Content starts

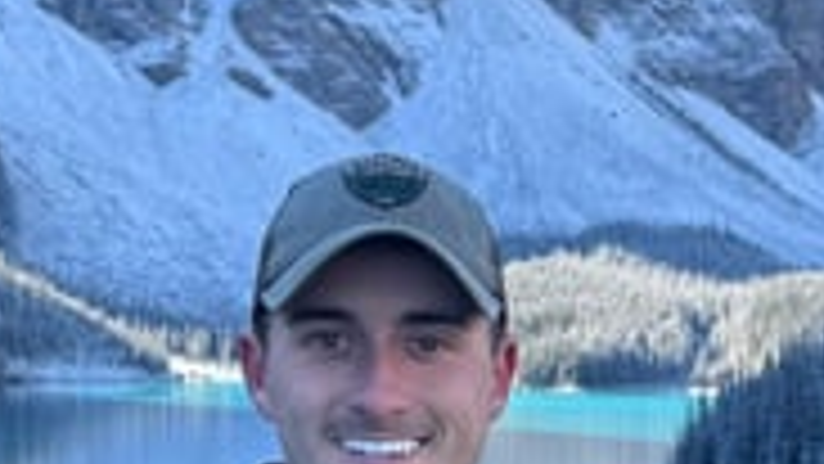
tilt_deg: -7.2
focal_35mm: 110
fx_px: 2404
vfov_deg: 10.8
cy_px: 586
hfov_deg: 19.4
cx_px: 581
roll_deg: -1.5
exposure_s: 1/888
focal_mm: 6.76
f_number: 1.78
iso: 80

Content ends

Exercise description => Copy the data word for word. Pictures do not go in the copy.

Output for this exercise =>
tilt_deg: -7.2
focal_35mm: 110
fx_px: 2404
vfov_deg: 10.8
cy_px: 586
hfov_deg: 19.4
cx_px: 581
roll_deg: -1.5
exposure_s: 1/888
focal_mm: 6.76
f_number: 1.78
iso: 80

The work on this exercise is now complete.